Objective This study aims to use a novel technology based on natural language processing (NLP) to extract clinical information from electronic health records (EHRs) to characterise the clinical profile of patients diagnosed with spondyloarthritis (SpA) at a large-scale hospital.Methods An observational, retrospective analysis was conducted on EHR data from all patients with SpA (including psoriatic arthritis (PsA)) at Hospital Universitario La Paz, between 2020 and 2022. Data were collected using Savana Manager, an NLP-based system, enabling the extraction of information from unstructured, free-text EHRs. Variables analysed included demographic data, SpA subtypes, comorbidities and treatments. The performance of the technology in detecting SpA clinical entities was evaluated through precision, recall and F-1 score metrics.Results From a hospital population of 639 474 patients, 4337 (0.7%) patients had a diagnosis of SpA or their subtypes in their EHR. The population predominantly comprised men (55.3%) with a mean age of 50.9 years. Peripheral SpA (including PsA) was reported in 31.6%, axial SpA in 20.9%, both axial and peripheral SpA in 3.7%, while 43.7% of patients did not have the SpA subtype reported. Common comorbidities included hypertension (25.0%), dyslipidaemia (22.2%) and diabetes mellitus (15.5%).

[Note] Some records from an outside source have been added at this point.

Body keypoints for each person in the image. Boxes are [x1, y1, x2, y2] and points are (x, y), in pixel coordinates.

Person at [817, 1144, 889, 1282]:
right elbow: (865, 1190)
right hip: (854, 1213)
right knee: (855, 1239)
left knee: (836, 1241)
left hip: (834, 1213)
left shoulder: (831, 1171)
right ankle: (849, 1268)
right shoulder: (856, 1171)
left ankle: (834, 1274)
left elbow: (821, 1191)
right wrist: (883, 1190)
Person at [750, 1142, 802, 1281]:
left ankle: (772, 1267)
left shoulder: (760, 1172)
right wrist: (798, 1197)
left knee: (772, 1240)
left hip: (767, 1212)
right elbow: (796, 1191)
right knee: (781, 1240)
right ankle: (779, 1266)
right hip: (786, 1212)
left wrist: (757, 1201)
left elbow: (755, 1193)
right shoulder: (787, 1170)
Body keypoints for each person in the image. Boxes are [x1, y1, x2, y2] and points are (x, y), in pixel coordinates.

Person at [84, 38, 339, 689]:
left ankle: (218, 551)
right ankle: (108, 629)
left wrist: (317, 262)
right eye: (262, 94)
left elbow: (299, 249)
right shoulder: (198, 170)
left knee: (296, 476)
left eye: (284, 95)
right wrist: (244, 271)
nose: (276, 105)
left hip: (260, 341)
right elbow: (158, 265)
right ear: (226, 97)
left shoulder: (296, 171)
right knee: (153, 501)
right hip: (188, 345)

The use of conventional disease-modifying antirheumatic drugs (csDMARDs) and biological DMARDs (bDMARDs) was documented, with methotrexate (25.3% of patients) being the most used csDMARDs and adalimumab (10.6% of patients) the most used bDMARD. The NLP technology demonstrated high precision and recall, with all the assessed F-1 score values over 0.80, indicating reliable data extraction.Conclusion The application of NLP technology facilitated the characterisation of the SpA patient profile, including demographics, clinical features, comorbidities and treatments. This study supports the utility of NLP in enhancing the understanding of SpA and suggests its potential for improving patient management by extracting meaningful information from unstructured EHR data.